Michigan’s lawsuit also describes Big Oil’s efforts to “infiltrate” critical information-producing institutions—universities, scientific journals, and international climate committees—to reinforce the anticompetitive effects of their misleading claims. For example, between 2001 and 2012, Exxon, API, and other fossil fuel companies paid over $1.2 million to Willie Soon—a climate denialist then based at the Harvard-Smithsonian Center for Astrophysics—to fund research that undermined the scientific consensus on climate change. “As a contractual condition of this funding,” the lawsuit states, Soon’s Big Oil patrons “retained the right to review Soon’s work,” and “demanded that its sponsorship remain secret.” Soon then “failed to disclose his conflict of interest in at least eleven papers”—items one funding contract referred to as “deliverables.” (Soon has repeatedly denied that fossil fuel-industry funding influenced his research and writing. Make of those denials what you will.) Exxon’s chief climate scientist also founded MIT’s Joint Program on the Science and Policy of Global Change and, Michigan argues, directed researchers in the program to emphasize climate uncertainty. Similar programs were set up at Princeton, Georgia Tech, the University of California Berkeley, Stanford, and many other universities, including some where these companies maintain contractual control and approval rights over research projects.

These industry-funded programs generated “research” favorable to the fossil fuel industry, allowing Big Oil to disseminate “junk science under the guise of independent commentary.” It’s the same strategy used by Big Tobacco—and, in fact, Big Oil employed many of the same operatives.
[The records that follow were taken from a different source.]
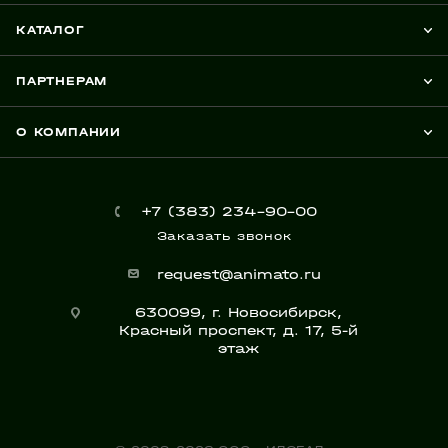
КАТАЛОГ
ПАРТНЕРАМ
О КОМПАНИИ
+7 (383) 234-90-00
Заказать звонок
request@animato.ru
630099, г. Новосибирск,
Красный проспект, д. 17, 5-й
этаж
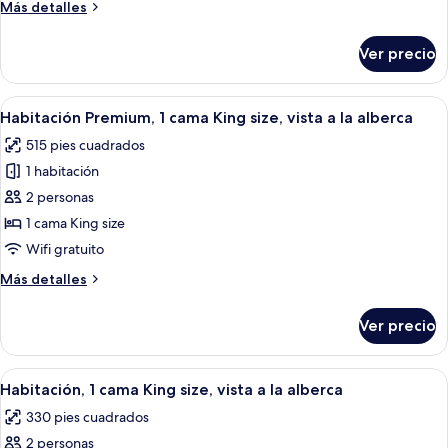
Más
Más detalles
cama
detalles
King
sobre
Ver precio
Habitación,
size
1
cama
Abrir
Ropa de cama de alta calidad y miniba
10
King
Habitación Premium, 1 cama King size, vista a la alberca
todas
size
515 pies cuadrados
las
1 habitación
fotos
de
2 personas
Habitación
1 cama King size
Premium,
Wifi gratuito
1
Más
Más detalles
cama
detalles
King
sobre
Ver precio
Habitación
size,
Premium,
vista
1
Abrir
Habitación de hotel con una cama grande
a
9
cama
Habitación, 1 cama King size, vista a la alberca
todas
la
King
330 pies cuadrados
size,
las
alberca
vista
2 personas
fotos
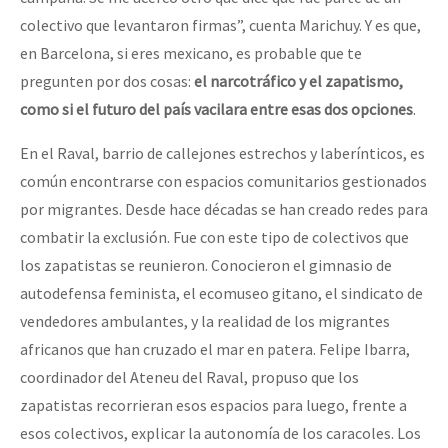
colectivo que levantaron firmas”, cuenta Marichuy. Y es que,
en Barcelona, si eres mexicano, es probable que te
pregunten por dos cosas:
el narcotráfico y el zapatismo,
como si el futuro del país vacilara entre esas dos opciones
.
En el Raval, barrio de callejones estrechos y laberínticos, es
común encontrarse con espacios comunitarios gestionados
por migrantes. Desde hace décadas se han creado redes para
combatir la exclusión. Fue con este tipo de colectivos que
los zapatistas se reunieron. Conocieron el gimnasio de
autodefensa feminista, el ecomuseo gitano, el sindicato de
vendedores ambulantes, y la realidad de los migrantes
africanos que han cruzado el mar en patera. Felipe Ibarra,
coordinador del Ateneu del Raval, propuso que los
zapatistas recorrieran esos espacios para luego, frente a
esos colectivos, explicar la autonomía de los caracoles. Los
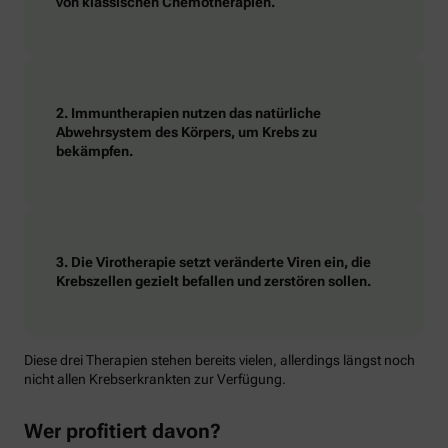
von klassischen Chemotherapien.
2. Immuntherapien nutzen das natürliche
Abwehrsystem des Körpers, um Krebs zu
bekämpfen.
3. Die Virotherapie setzt veränderte Viren ein, die
Krebszellen gezielt befallen und zerstören sollen.
Diese drei Therapien stehen bereits vielen, allerdings längst noch
nicht allen Krebserkrankten zur Verfügung.
Wer profitiert davon?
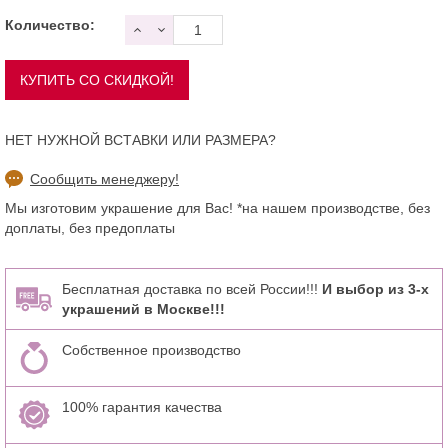
Количество:
НЕТ НУЖНОЙ ВСТАВКИ ИЛИ РАЗМЕРА?
Сообщить менеджеру!
Мы изготовим украшение для Вас! *на нашем производстве, без
доплаты, без предоплаты
Бесплатная доставка по всей России!!!
И выбор из 3-х
украшений в Москве!!!
Собственное производство
100% гарантия качества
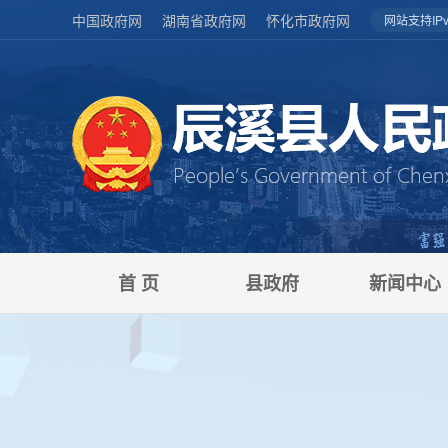
中国政府网
湖南省政府网
怀化市政府网
网站支持IPv
首 页
县政府
新闻中心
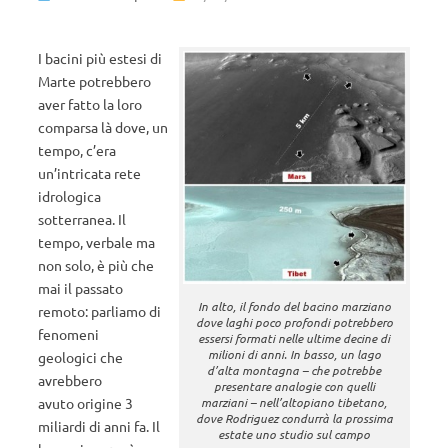
I bacini più estesi di
Marte potrebbero
aver fatto la loro
comparsa là dove, un
tempo, c’era
un’intricata rete
idrologica
sotterranea. Il
tempo, verbale ma
non solo, è più che
mai il passato
In alto, il fondo del bacino marziano
remoto: parliamo di
dove laghi poco profondi potrebbero
fenomeni
essersi formati nelle ultime decine di
milioni di anni. In basso, un lago
geologici che
d’alta montagna – che potrebbe
avrebbero
presentare analogie con quelli
marziani – nell’altopiano tibetano,
avuto origine 3
dove Rodriguez condurrà la prossima
miliardi di anni fa. Il
estate uno studio sul campo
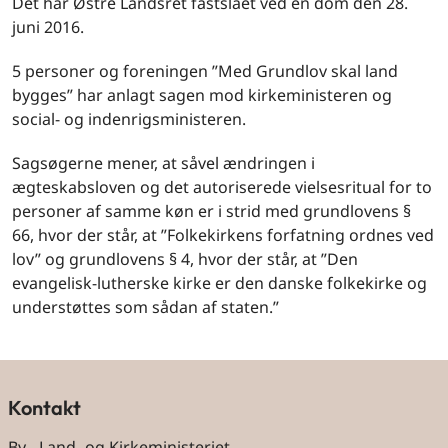
Det har Østre Landsret fastslået ved en dom den 28.
juni 2016.
5 personer og foreningen ”Med Grundlov skal land
bygges” har anlagt sagen mod kirkeministeren og
social- og indenrigsministeren.
Sagsøgerne mener, at såvel ændringen i
ægteskabsloven og det autoriserede vielsesritual for to
personer af samme køn er i strid med grundlovens §
66, hvor der står, at ”Folkekirkens forfatning ordnes ved
lov” og grundlovens § 4, hvor der står, at ”Den
evangelisk-lutherske kirke er den danske folkekirke og
understøttes som sådan af staten.”
Kontakt
By-, Land- og Kirkeministeriet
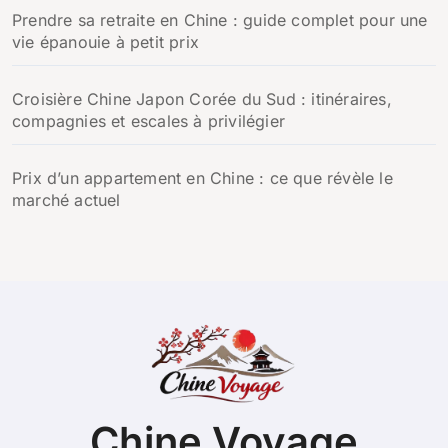
Prendre sa retraite en Chine : guide complet pour une
vie épanouie à petit prix
Croisière Chine Japon Corée du Sud : itinéraires,
compagnies et escales à privilégier
Prix d’un appartement en Chine : ce que révèle le
marché actuel
Chine Voyage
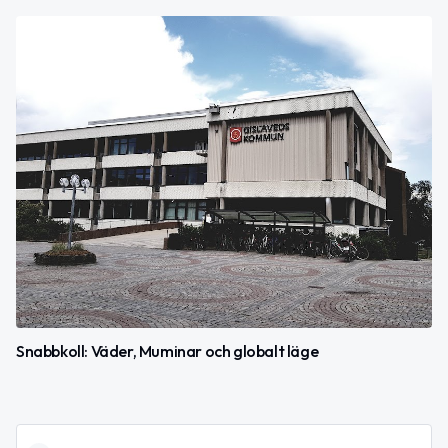
Snabbkoll: Väder, Muminar och globalt läge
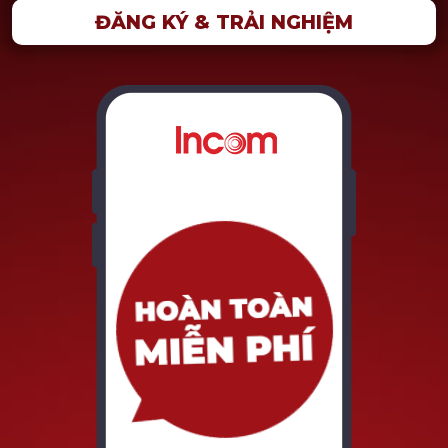
ĐĂNG KÝ & TRẢI NGHIỆM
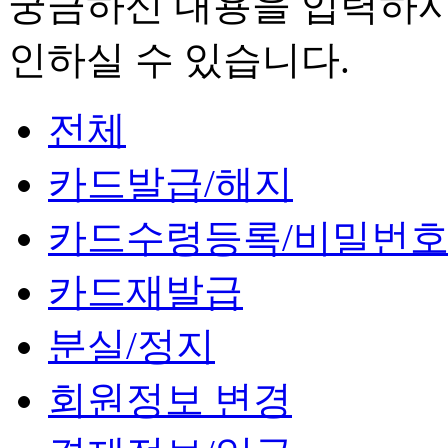
궁금하신 내용을 입력하시
인하실 수 있습니다.
전체
카드발급/해지
카드수령등록/비밀번
카드재발급
분실/정지
회원정보 변경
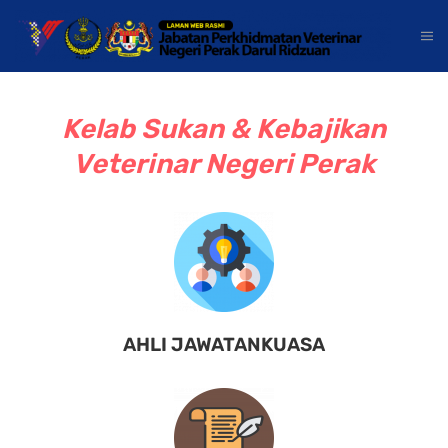
Kelab Sukan & Kebajikan
Veterinar Negeri Perak
AHLI JAWATANKUASA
The industry also extended these tactics to international bodies like the IPCC, “submitting false evidence ... and fabricated economic models, to taint and mislead U.N. technical bodies’ fact-finding processes.”

Michigan argues that these various anticompetitive strategies (and others—it’s a long complaint) allowed Big Oil to freeze the clean energy transition for decades, and that but for this conspiracy, solar, wind, and EV technologies would have reached scale years earlier.

Big Oil, unsurprisingly, disputes all of this. “This is yet another legally incoherent effort to regulate by lawsuit,” Exxon spokeswoman Elise Otten told The New York Times, saying “it won’t stand up to the law.” But if the evidence substantiates the lawsuit’s factual claims, then there’s a persuasive legal argument, here: Incumbent supermarkets in a small town aren’t allowed to coordinate with each other to stop a startup new supermarket from gaining traction, or from developing a new method of delivering groceries. There is no Big Oil exception to this principle. Michigan’s lawsuit makes a compelling case that if Big Oil had not colluded to suppress competition, renewables would have begun scaling far earlier than they ultimately did, and we’d likely be on track to avoid the kinds of devastating climate disasters we face today: hurricanes, floods, heat waves, firestorms, droughts, famines, die-offs, mass extinctions, and worse. If proven true, this conspiracy arguably constitutes the most devastating antitrust offense in history—and Michigan’s lawsuit should serve as a model for plaintiffs across the country seeking to hold these corporations responsible for the disastrous consequences of their actions.